The assumption of these policies is that doctors live in urban areas simply because they prefer higher density and urban amenities. Unfortunately, this assumption is incomplete and misinterprets the nature and causes of the rural doctor shortage. The rural doctor shortage is not a result of rurality per se, but rather of the urban/rural education and class divide. In short, doctors have an overriding preference for urban areas because urban areas, like doctors, tend to be richer and more highly educated than rural areas. Current policies aimed at changing this preference have been unsuccessful because class is largely an immutable characteristic. Paying doctors more in rural areas will not override their desire to be around other doctors and highly educated people. Instead, policymakers concerned about the rural doctor shortage should focus on recruiting doctors with pre-developed preferences for rural areas and on finding appropriate doctor substitutes, such as nurse practitioners.
Maintaining current policies will waste millions of dollars and do little to ameliorate the rural doctor shortage or improve rural health. Policymakers should pivot toward a new set of policy solutions based on a more nuanced understanding of the shortage and its causes. To that end, the rest of this document is split into three parts: first, describing where the shortage is and what its causes are; second, discussing why current policies have failed; and third, offering new potential solutions.
Effective policy responses begin by correctly identifying the problem they’re trying to solve. Policymakers, health professionals, and academics have spent decades studying the spatial distribution of physicians. As early as the 1960s, academics such as Rimlinger and Steele (1961) lamented the shortage of rural U.S. physicians and its potential impact on rural health. Since then, countless academics have updated the methods used for quantifying the shortage, but their shared description of the shortage as being rural has remained the same (where rural typically means lower population density).
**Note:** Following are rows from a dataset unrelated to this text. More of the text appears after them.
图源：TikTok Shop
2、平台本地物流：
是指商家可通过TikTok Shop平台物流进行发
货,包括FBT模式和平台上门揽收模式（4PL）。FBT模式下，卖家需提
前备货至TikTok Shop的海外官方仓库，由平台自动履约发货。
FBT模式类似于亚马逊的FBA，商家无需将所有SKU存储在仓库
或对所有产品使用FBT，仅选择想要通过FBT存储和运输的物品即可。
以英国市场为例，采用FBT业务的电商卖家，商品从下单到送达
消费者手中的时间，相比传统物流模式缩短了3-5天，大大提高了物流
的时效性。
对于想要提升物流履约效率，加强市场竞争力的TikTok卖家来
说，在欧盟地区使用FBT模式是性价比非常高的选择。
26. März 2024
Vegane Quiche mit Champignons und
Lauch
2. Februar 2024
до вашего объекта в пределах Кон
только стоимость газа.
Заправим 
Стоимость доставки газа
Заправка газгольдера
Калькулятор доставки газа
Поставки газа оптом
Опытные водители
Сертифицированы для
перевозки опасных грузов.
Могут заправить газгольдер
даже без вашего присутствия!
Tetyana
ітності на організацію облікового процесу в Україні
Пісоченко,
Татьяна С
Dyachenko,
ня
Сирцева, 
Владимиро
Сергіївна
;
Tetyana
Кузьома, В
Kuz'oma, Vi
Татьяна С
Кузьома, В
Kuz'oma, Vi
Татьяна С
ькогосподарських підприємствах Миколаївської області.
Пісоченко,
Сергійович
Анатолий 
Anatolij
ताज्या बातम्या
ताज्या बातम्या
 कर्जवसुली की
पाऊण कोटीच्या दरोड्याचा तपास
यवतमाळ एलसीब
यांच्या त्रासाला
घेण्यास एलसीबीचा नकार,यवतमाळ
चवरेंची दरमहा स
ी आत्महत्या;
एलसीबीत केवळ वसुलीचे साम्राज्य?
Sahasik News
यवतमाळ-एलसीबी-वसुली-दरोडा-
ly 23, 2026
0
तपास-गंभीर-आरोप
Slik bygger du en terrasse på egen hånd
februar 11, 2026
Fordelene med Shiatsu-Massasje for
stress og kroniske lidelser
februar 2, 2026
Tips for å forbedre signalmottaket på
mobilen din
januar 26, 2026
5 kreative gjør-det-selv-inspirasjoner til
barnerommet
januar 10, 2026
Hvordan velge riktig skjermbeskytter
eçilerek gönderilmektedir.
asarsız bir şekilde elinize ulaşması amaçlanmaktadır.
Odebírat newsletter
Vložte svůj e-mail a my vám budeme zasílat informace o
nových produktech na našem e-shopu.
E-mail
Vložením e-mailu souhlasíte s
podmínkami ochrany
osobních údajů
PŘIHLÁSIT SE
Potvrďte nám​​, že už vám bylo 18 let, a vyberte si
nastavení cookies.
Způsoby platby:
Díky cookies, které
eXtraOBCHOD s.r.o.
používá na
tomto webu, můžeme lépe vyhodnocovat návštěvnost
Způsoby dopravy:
Unfortunately, this definition is incomplete. While it’s generally true that rural areas have fewer doctors, there are also rural areas with a high number of doctors relative to their population. These oversupplied areas aren’t just small anomalies, they often encompass entire regions of the United States. The map below shows the physician-to-population ratio (physicians per 100K people) of each U.S. state. The ratio is grouped into quantiles for easier viewing. Most rural southern states (Mississippi and Arkansas) and plain states (Iowa, Nebraska) do have a low number of doctors relative to their population. However, notably rural regions such as the Pacific Northwest (Washington, Oregon) and the far Northeast (Maine, Vermont) are oversupplied.
This distribution indicates that the rural doctor shortage is not driven entirely by rurality, but rather by a combination of rurality and other factors such as educational attainment level. Research shows that educational attainment explains over 40% of the variation in physician supply, while population density (rurality) explains less than 10%. In other words, the rural doctor shortage may be better characterized as a doctor shortage in less-educated areas. Rural areas do have doctor shortages, but they’re largely caused by rural areas being less-educated, rather than by rurality itself. Thus, policymakers have misidentified the cause of the shortage, attributing it to rurality when the truth is likely more nuanced.